Which begs the question I always ask, why does AA say sober? I mean it is possible for even an alkie to drink a couple and not get drunk. I mean they probably will end up drinking to excess at some point, but they aren’t drunk after one. Saying alcohol or drug free makes more sense.mor
But AA redefined it. Sober means “not drunk” it doesn’t mean alcohol free. This is in no way support of the theory alkies can drink, they can’t. My guess is the response to Joc will be along the line of every person that abuses alcohol is not an alcoholic, and yes that AA is peer pressure, but so what?
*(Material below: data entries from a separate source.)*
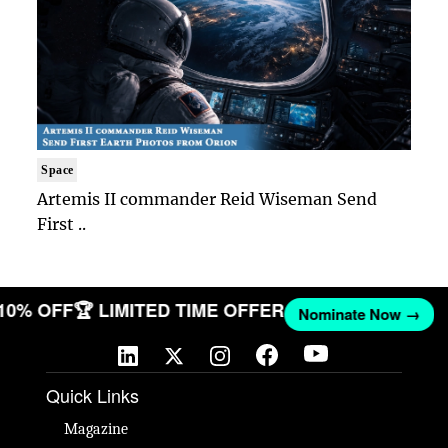
Space
Artemis II commander Reid Wiseman Send
First ..
 10% OFF
🏆 LIMITED TIME OFFER
Nominate Now →
Quick Links
Magazine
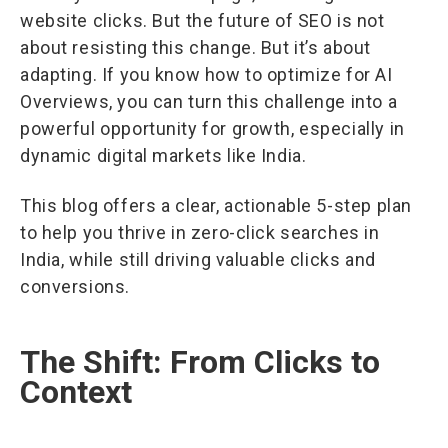
website clicks. But the future of SEO is not
about resisting this change. But it’s about
adapting. If you know how to optimize for AI
Overviews, you can turn this challenge into a
powerful opportunity for growth, especially in
dynamic digital markets like India.
This blog offers a clear, actionable 5-step plan
to help you thrive in zero-click searches in
India, while still driving valuable clicks and
conversions.
The Shift: From Clicks to
Context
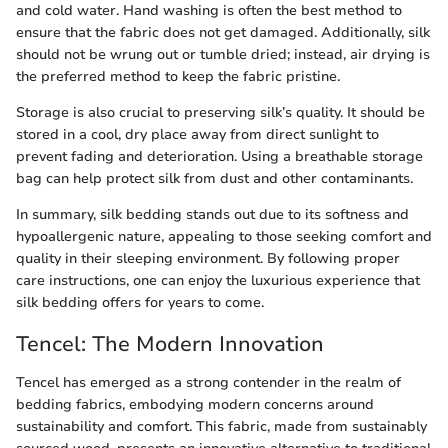
and cold water. Hand washing is often the best method to
ensure that the fabric does not get damaged. Additionally, silk
should not be wrung out or tumble dried; instead, air drying is
the preferred method to keep the fabric pristine.
Storage is also crucial to preserving silk’s quality. It should be
stored in a cool, dry place away from direct sunlight to
prevent fading and deterioration. Using a breathable storage
bag can help protect silk from dust and other contaminants.
In summary, silk bedding stands out due to its softness and
hypoallergenic nature, appealing to those seeking comfort and
quality in their sleeping environment. By following proper
care instructions, one can enjoy the luxurious experience that
silk bedding offers for years to come.
Tencel: The Modern Innovation
Tencel has emerged as a strong contender in the realm of
bedding fabrics, embodying modern concerns around
sustainability and comfort. This fabric, made from sustainably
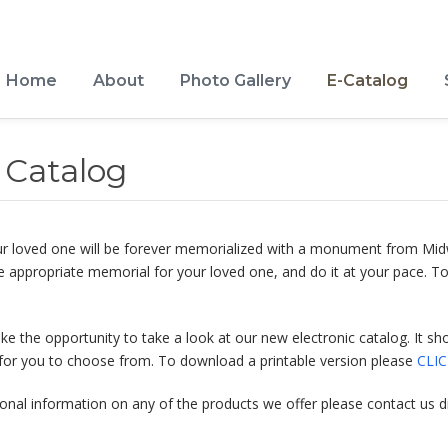
Home
About
Photo Gallery
E-Catalog
Catalog
 your loved one will be forever memorialized with a monument from 
e appropriate memorial for your loved one, and do it at your pace. To
ake the opportunity to take a look at our new electronic catalog. It
for you to choose from. To download a printable version please
CLI
onal information on any of the products we offer please contact us di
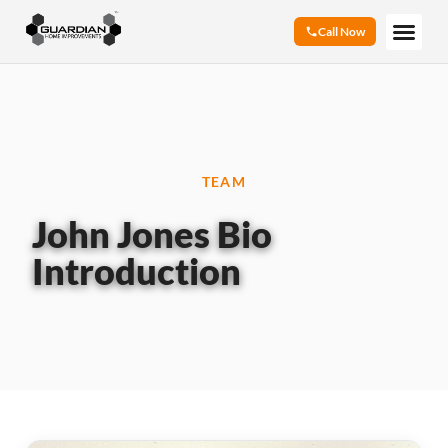
Call Now
TEAM
John Jones Bio
Introduction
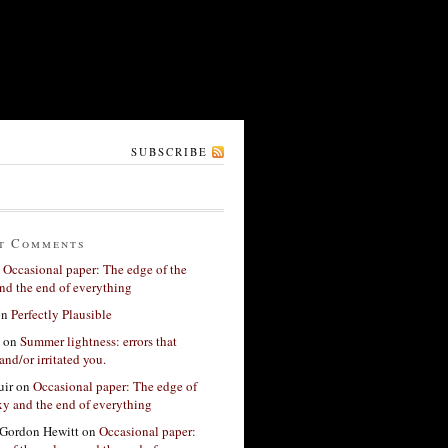
SUBSCRIBE
t Comments
n
Occasional paper: The edge of the
nd the end of everything
on
Perfectly Plausible
on
Summer lightness: errors that
and/or irritated you.
ir
on
Occasional paper: The edge of
xy and the end of everything
Gordon Hewitt
on
Occasional paper:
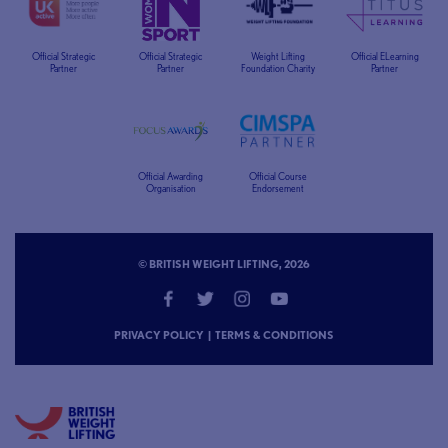
Official Strategic
Official Strategic
Weight Lifting
Official ELearning
Partner
Partner
Foundation Charity
Partner
Official Awarding
Official Course
Organisation
Endorsement
© BRITISH WEIGHT LIFTING, 2026
PRIVACY POLICY
|
TERMS & CONDITIONS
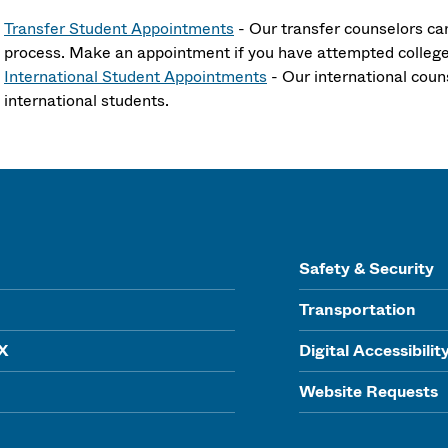
Transfer Student Appointments
- Our transfer counselors ca
process. Make an appointment if you have attempted colleg
International Student Appointments
- Our international coun
international students.
Safety & Security
Transportation
IX
Digital Accessibilit
Website Requests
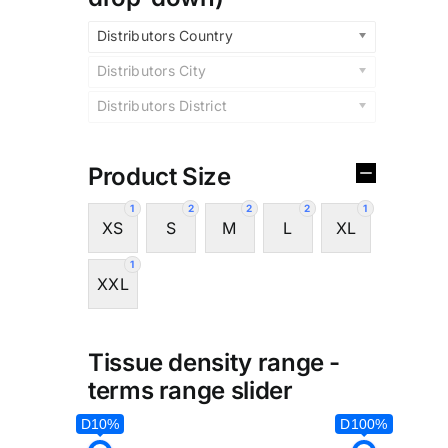
Distributors Country
Distributors City
Distributors District
Product Size
1
2
2
2
1
XS
S
M
L
XL
1
XXL
Tissue density range -
terms range slider
D10%
D100%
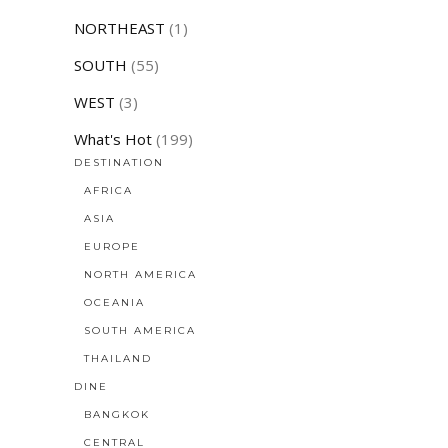
NORTHEAST
(1)
SOUTH
(55)
WEST
(3)
What's Hot
(199)
DESTINATION
AFRICA
ASIA
EUROPE
NORTH AMERICA
OCEANIA
SOUTH AMERICA
THAILAND
DINE
BANGKOK
CENTRAL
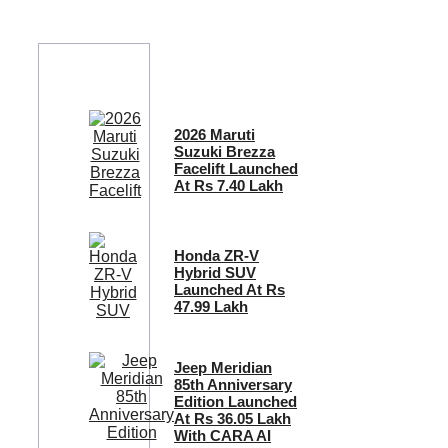
2026 Maruti
Suzuki Brezza
Facelift Launched
At Rs 7.40 Lakh
Honda ZR-V
Hybrid SUV
Launched At Rs
47.99 Lakh
Jeep Meridian
85th Anniversary
Edition Launched
At Rs 36.05 Lakh
With CARA AI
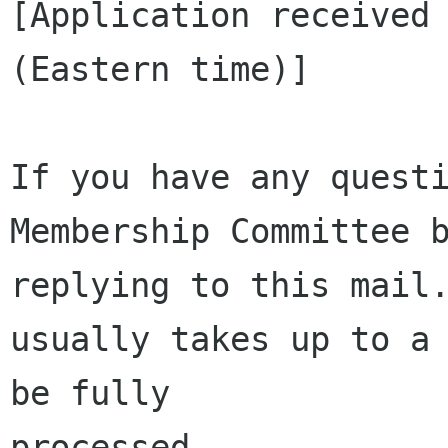
[Application received 
(Eastern time)]

If you have any questi
Membership Committee b
replying to this mail.
usually takes up to a 
be fully 

processed.
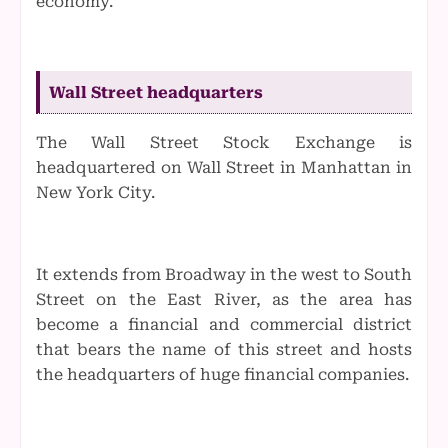
economy.
Wall Street headquarters
The Wall Street Stock Exchange is
headquartered on Wall Street in Manhattan in
New York City.
It extends from Broadway in the west to South
Street on the East River, as the area has
become a financial and commercial district
that bears the name of this street and hosts
the headquarters of huge financial companies.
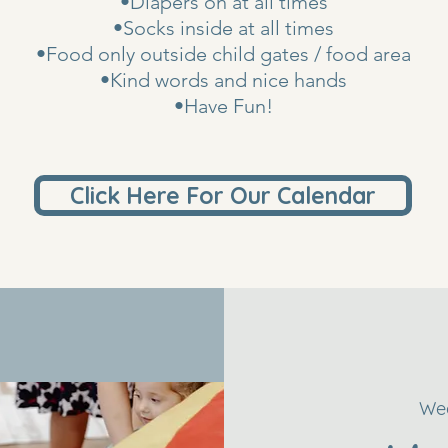
•Diapers on at all times
•Socks inside at all times
•Food only outside child gates / food area
•Kind words and nice hands
•Have Fun!
Click Here For Our Calendar
Wed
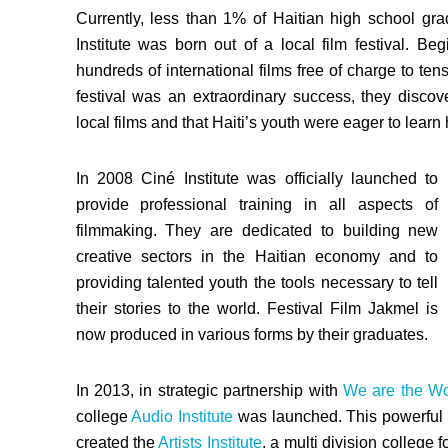
Currently, less than 1% of Haitian high school grad
Institute was born out of a local film festival. 
hundreds of international films free of charge to ten
festival was an extraordinary success, they disco
local films and that Haiti’s youth were eager to lear
In 2008 Ciné Institute was officially launched to
provide professional training in all aspects of
filmmaking. They are dedicated to building new
creative sectors in the Haitian economy and to
providing talented youth the tools necessary to tell
their stories to the world. Festival Film Jakmel is
now produced in various forms by their graduates.
In 2013, in strategic partnership with
We are the Wo
college
Audio Institute
was launched. This powerful a
created the
Artists Institute
, a multi division college 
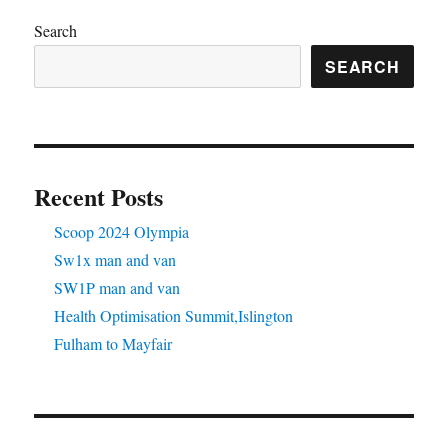
Search
SEARCH
Recent Posts
Scoop 2024 Olympia
Sw1x man and van
SW1P man and van
Health Optimisation Summit,Islington
Fulham to Mayfair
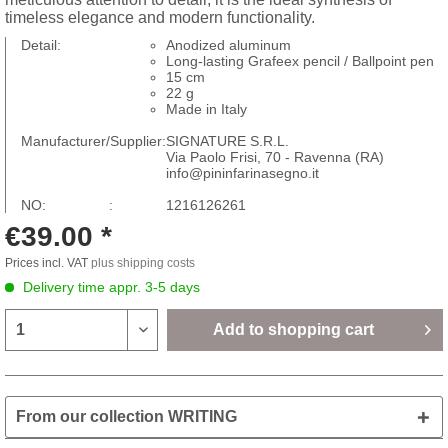
timeless elegance and modern functionality.
Detail:
Anodized aluminum
Long-lasting Grafeex pencil / Ballpoint pen
15 cm
22 g
Made in Italy
Manufacturer/Supplier:
SIGNATURE S.R.L.
Via Paolo Frisi, 70 - Ravenna (RA)
info@pininfarinasegno.it
NO: :
1216126261
€39.00 *
Prices incl. VAT
plus shipping costs
Delivery time appr. 3-5 days
Add to
shopping cart
From our collection WRITING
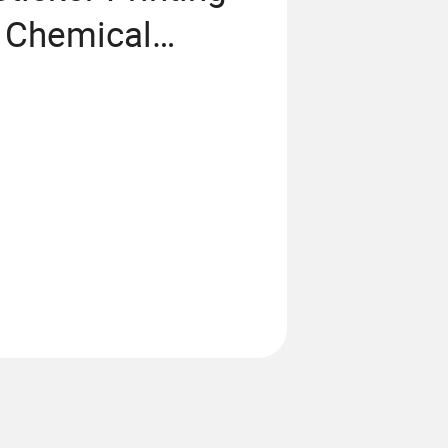
y Chemical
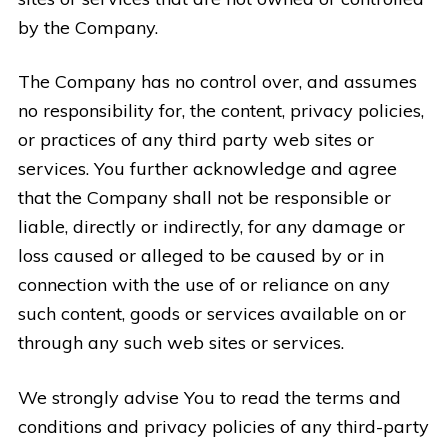
by the Company.
The Company has no control over, and assumes
no responsibility for, the content, privacy policies,
or practices of any third party web sites or
services. You further acknowledge and agree
that the Company shall not be responsible or
liable, directly or indirectly, for any damage or
loss caused or alleged to be caused by or in
connection with the use of or reliance on any
such content, goods or services available on or
through any such web sites or services.
We strongly advise You to read the terms and
conditions and privacy policies of any third-party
If it works it works regardless of how it gets defined.mor
okay. first of all, there are two meanings for sober even in AA. the first just refers to what many others call sober. the total abstinence of alcohol or drugs in the system. the dictionary says “not drunk,” but i would argue not even as an alcoholic, but as a practical person, that after two drinks, the average person is at least ‘buzzed,’ (the elusive state all alkies are trying to maintain, but can’t due to their phenomenon of craving) which to me says ‘not sober.’ decisions, feelings, thoughts, inhibitions are affected even at ‘buzzed,’ and that’s why non-alkies still use alcohol to ‘loosen up,’ ‘relax,’ ‘be able to be more outgoing at parties,’ etc.
as far as the second definition, in AA we also tend to distinguish between “sober” and “dry.” now, that’s an AA thing. dry is the abstinence of drugs and alcohol. sober is being ‘happy, joyous and free’ while abstaining from drugs and alcohol. there are plenty of people in and out of AA who are ‘dry,’ but are miserable as hell and have no coping skills for life. truly “sober” people in AA are happy, contented and can act like a decent human being — no lying, showing up on time, doing what we say we will, being in reality — “living life on life’s terms.” from personal experience, it SUUUUCKS to be dry. being sober is good stuff. and sometimes, i have to work through being dry until i do the work to feel ‘sober’ again.
so. hopefully that answers the questions from the mind of smussyolay. i in no way claim to speak on behalf of AA — this is just one recovering drunk’s experience.